A baby dusting party, as described by Matt, is a way to get your support system together to send good vibes ahead of an embryo transfer procedure. With awareness of how unpredictable the surrogacy journey can be, Matt knew he wanted one thing: to be surrounded by the love and support of their family and friends and to produce as much positivity as possible.
"It's such a nerve-wracking moment to have an embryo transfer, and it's such a momentous day that we want to remember," Matt says.
The name was inspired by the term "baby dust," which is used to wish good luck to someone trying to conceive. "Dusting kind of felt like the right verb and a cute term," Matt says. "As far as I know, the name didn't exist until now, so maybe other people will follow this trend."
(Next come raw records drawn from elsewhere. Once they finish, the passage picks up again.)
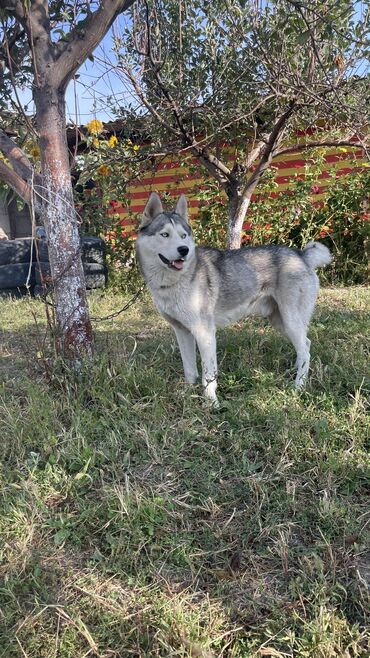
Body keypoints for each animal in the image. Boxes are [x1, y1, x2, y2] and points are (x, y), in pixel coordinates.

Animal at [136, 191, 332, 404]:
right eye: (164, 234)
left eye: (183, 236)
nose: (184, 250)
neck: (174, 282)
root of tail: (301, 255)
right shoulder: (182, 331)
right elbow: (190, 370)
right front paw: (187, 393)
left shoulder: (205, 333)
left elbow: (208, 375)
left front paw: (211, 402)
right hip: (281, 321)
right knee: (305, 345)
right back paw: (294, 371)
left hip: (290, 321)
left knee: (305, 349)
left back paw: (299, 385)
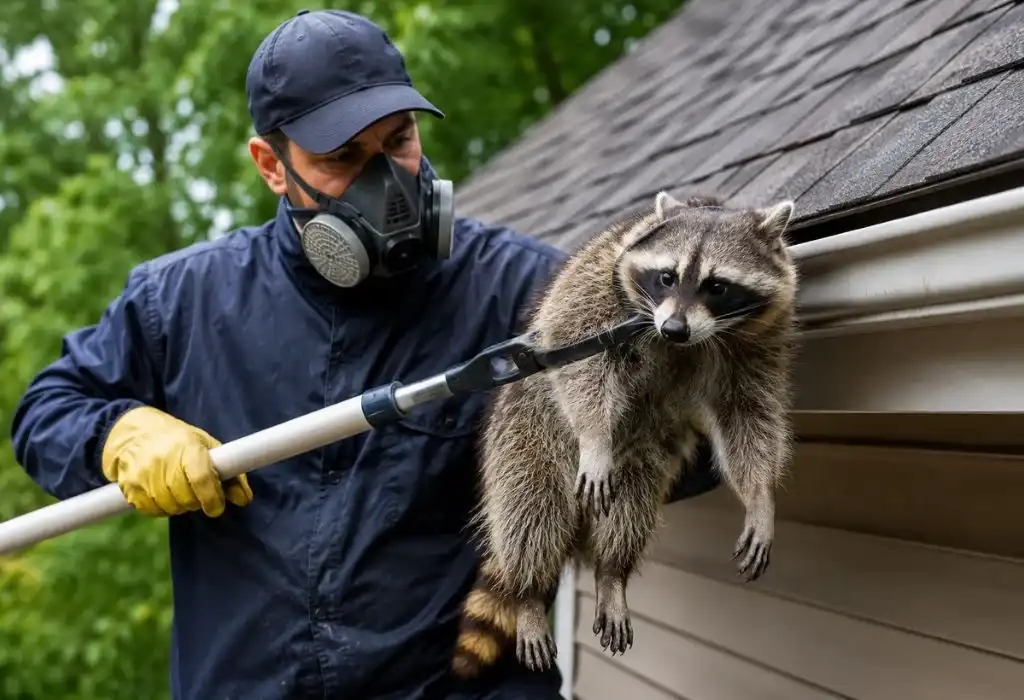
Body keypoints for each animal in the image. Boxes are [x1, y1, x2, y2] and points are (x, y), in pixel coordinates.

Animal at [450, 190, 799, 679]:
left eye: (717, 286)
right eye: (667, 277)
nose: (674, 329)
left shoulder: (760, 339)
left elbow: (749, 412)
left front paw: (760, 495)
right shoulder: (596, 282)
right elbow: (579, 360)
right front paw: (595, 436)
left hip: (644, 449)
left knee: (630, 501)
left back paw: (612, 571)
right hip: (522, 431)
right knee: (530, 505)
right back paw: (528, 592)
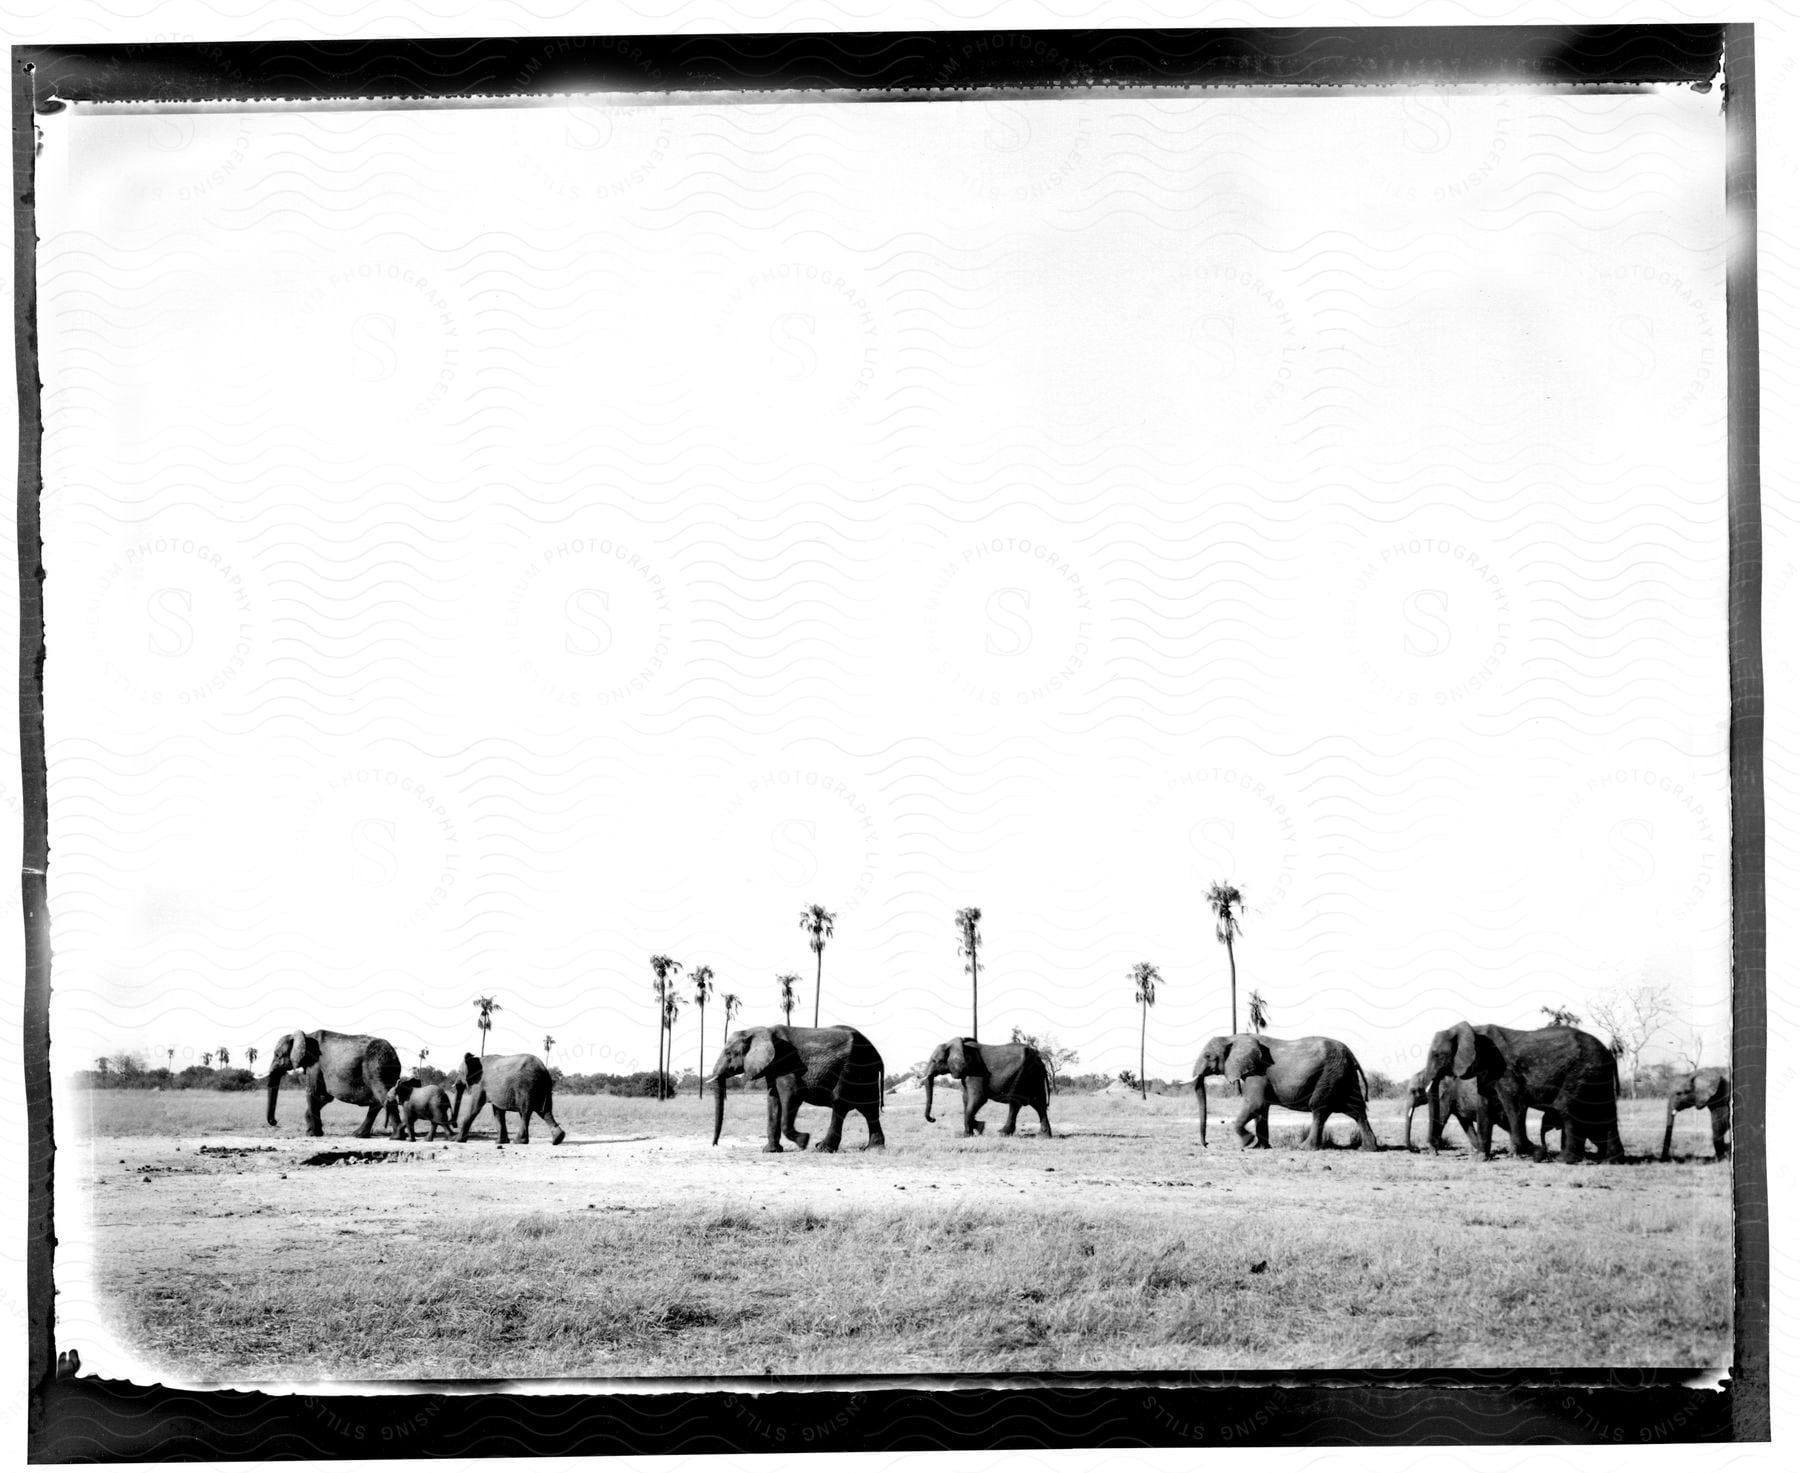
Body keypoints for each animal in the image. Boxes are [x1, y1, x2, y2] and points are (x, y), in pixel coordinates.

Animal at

How to have your own baby dusting party
If you're considering hopping on the bandwagon, there's a lot of room for you to make your event special and unique to your journey. A baby dusting party can celebrate an upcoming surrogacy, IVF implantation, IUI procedure or another method of conception. And it doesn't have to be grand or spectacular. Regardless of how you'll conceive, the idea is simply to be surrounded by your loved ones during a significant time in your life.
Iron out the details
You can host an intimate gathering at your house or at a venue in your town. Matt and Joshua wanted something laid back and informal, so rather than renting out a space, they all just met at a bar as any group of friends normally would.
Identify those in your support system
You don't have to invite everyone to a baby dusting. Consider whose support you truly want on your journey, and then identify who you want to be in attendance.
Matt and Joshua's family live in Texas, and their surrogates are in Mexico. Since they only learned the date of the embryo transfers a few days in advance, their baby dusting party included just local family and friends. You can take that route, or invite out-of-town guests if their presence is really important to you. Another option: Mail bottles of baby dust to those far-off friends, or ask them for letters of well wishes.
Be creative
A baby dusting party can be as big or as small, formal or informal, as you want it to be.
At Matt and Johsua's party, guests received bracelets to wear as a reminder to send good vibes for the couple's surrogacy journey, along with notecards to write messages to the babies.
"I think that's something important, something that we can take home and also be able to share with the children as they grow older so they can understand where they came from and the community that's there to love and support them," Matt says.
Know that you can celebrate other ways
It's important to not become wedded to just one idea of what a baby dusting should look like or that you have to do it for every single implantation procedure, Matt says. Since it can take multiple embryo transfers to result in a successful pregnancy, he wanted to host something small yet meaningful that they could repeat or modify as needed.
His husband was initially hesitant about the party for that exact reason. "He was thinking that we might have to do this over and over again and it might be too heartbreaking — like what is the mood going to be if it's the fourth one?" Matt says. "Everyone has the right to change their mind, so what we commit to for the first one doesn't necessarily mean we have to commit to it for every single one."
Let your community in
The main objective of throwing a baby dusting party is to include loved ones in the journey with you.
"This is a way to keep your spirits up and to be surrounded by your community, your chosen family, so that you're not feeling alone going through this process," Matt says. "It's important for others to see and know that while it can be a difficult process, it is all expected and you do have people who love you and want to be there for you."